• WHAT YOU HAVE TO DO
Your reproduction of the entries should be exact and should contain no pictures.

• RECORDS FOR PROCESSING
^^^^^^^^
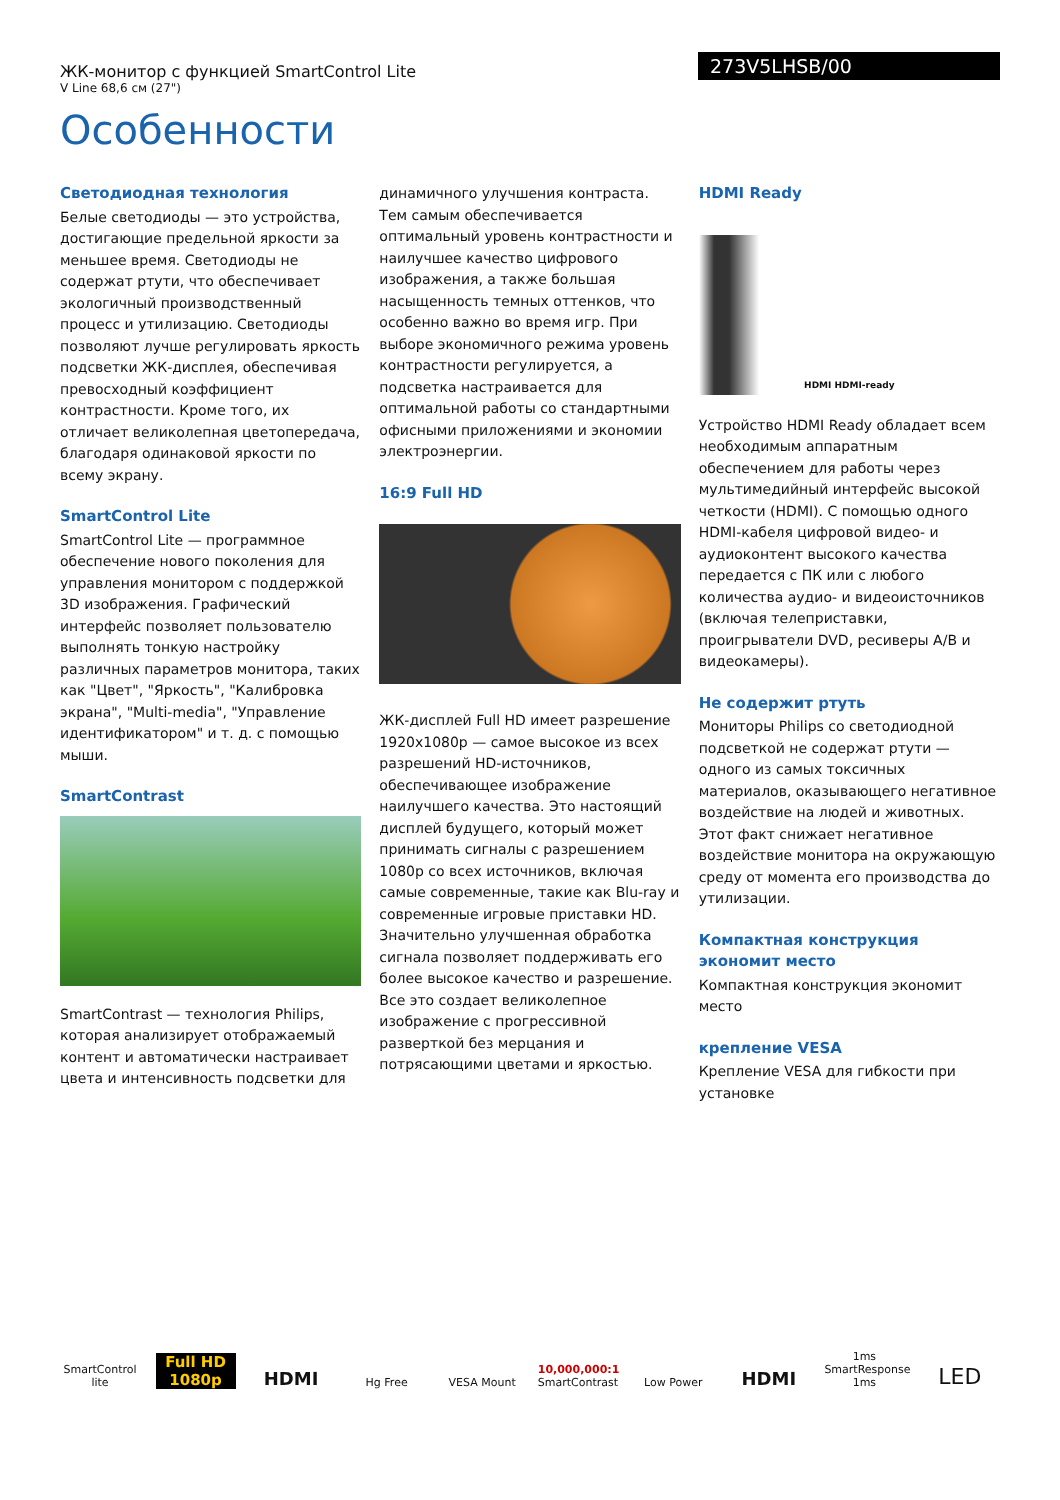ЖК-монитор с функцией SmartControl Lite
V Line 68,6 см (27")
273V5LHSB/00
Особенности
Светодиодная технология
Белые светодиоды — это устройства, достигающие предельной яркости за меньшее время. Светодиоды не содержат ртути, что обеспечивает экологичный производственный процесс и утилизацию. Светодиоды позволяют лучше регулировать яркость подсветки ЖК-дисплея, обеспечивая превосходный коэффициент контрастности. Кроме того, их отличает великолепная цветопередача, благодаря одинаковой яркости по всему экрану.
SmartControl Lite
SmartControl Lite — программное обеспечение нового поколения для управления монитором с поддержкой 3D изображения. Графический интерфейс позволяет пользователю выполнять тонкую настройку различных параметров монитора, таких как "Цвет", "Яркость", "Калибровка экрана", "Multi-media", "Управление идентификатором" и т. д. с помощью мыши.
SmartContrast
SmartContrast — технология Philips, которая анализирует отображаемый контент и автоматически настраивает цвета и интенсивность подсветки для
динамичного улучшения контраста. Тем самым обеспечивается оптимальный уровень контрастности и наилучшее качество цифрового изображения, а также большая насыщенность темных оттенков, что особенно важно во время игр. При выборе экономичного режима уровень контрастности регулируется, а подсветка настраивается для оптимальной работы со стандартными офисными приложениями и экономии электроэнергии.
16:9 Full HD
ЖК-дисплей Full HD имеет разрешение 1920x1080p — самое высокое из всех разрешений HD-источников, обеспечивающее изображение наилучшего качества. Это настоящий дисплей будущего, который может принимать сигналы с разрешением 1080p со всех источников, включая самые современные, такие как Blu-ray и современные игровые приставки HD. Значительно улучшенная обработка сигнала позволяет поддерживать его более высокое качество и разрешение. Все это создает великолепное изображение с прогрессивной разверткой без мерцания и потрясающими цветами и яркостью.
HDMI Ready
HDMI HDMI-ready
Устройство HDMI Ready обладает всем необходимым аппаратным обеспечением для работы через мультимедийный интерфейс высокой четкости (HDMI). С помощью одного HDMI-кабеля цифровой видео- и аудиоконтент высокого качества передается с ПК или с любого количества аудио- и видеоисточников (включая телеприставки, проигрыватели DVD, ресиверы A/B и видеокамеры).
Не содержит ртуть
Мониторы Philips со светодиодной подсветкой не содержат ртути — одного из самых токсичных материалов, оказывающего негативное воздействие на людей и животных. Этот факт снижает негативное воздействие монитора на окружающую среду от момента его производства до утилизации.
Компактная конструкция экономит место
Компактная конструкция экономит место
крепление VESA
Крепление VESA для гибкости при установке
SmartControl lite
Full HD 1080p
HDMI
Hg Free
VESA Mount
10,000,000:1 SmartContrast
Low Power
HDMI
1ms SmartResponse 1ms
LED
^^^^^^^^
• WRITTEN ANSWER
ЖК-монитор с функцией SmartControl Lite
V Line 68,6 см (27")
273V5LHSB/00
Особенности
Светодиодная технология
Белые светодиоды — это устройства, достигающие предельной яркости за меньшее время. Светодиоды не содержат ртути, что обеспечивает экологичный производственный процесс и утилизацию. Светодиоды позволяют лучше регулировать яркость подсветки ЖК-дисплея, обеспечивая превосходный коэффициент контрастности. Кроме того, их отличает великолепная цветопередача, благодаря одинаковой яркости по всему экрану.
SmartControl Lite
SmartControl Lite — программное обеспечение нового поколения для управления монитором с поддержкой 3D изображения. Графический интерфейс позволяет пользователю выполнять тонкую настройку различных параметров монитора, таких как "Цвет", "Яркость", "Калибровка экрана", "Multi-media", "Управление идентификатором" и т. д. с помощью мыши.
SmartContrast
SmartContrast — технология Philips, которая анализирует отображаемый контент и автоматически настраивает цвета и интенсивность подсветки для
динамичного улучшения контраста. Тем самым обеспечивается оптимальный уровень контрастности и наилучшее качество цифрового изображения, а также большая насыщенность темных оттенков, что особенно важно во время игр. При выборе экономичного режима уровень контрастности регулируется, а подсветка настраивается для оптимальной работы со стандартными офисными приложениями и экономии электроэнергии.
16:9 Full HD
ЖК-дисплей Full HD имеет разрешение 1920x1080p — самое высокое из всех разрешений HD-источников, обеспечивающее изображение наилучшего качества. Это настоящий дисплей будущего, который может принимать сигналы с разрешением 1080p со всех источников, включая самые современные, такие как Blu-ray и современные игровые приставки HD. Значительно улучшенная обработка сигнала позволяет поддерживать его более высокое качество и разрешение. Все это создает великолепное изображение с прогрессивной разверткой без мерцания и потрясающими цветами и яркостью.
HDMI Ready
HDMI HDMI-ready
Устройство HDMI Ready обладает всем необходимым аппаратным обеспечением для работы через мультимедийный интерфейс высокой четкости (HDMI). С помощью одного HDMI-кабеля цифровой видео- и аудиоконтент высокого качества передается с ПК или с любого количества аудио- и видеоисточников (включая телеприставки, проигрыватели DVD, ресиверы A/B и видеокамеры).
Не содержит ртуть
Мониторы Philips со светодиодной подсветкой не содержат ртути — одного из самых токсичных материалов, оказывающего негативное воздействие на людей и животных. Этот факт снижает негативное воздействие монитора на окружающую среду от момента его производства до утилизации.
Компактная конструкция экономит место
Компактная конструкция экономит место
крепление VESA
Крепление VESA для гибкости при установке
SmartControl lite
Full HD 1080p
HDMI
Hg Free
VESA Mount
10,000,000:1 SmartContrast
Low Power
HDMI
1ms SmartResponse 1ms
LED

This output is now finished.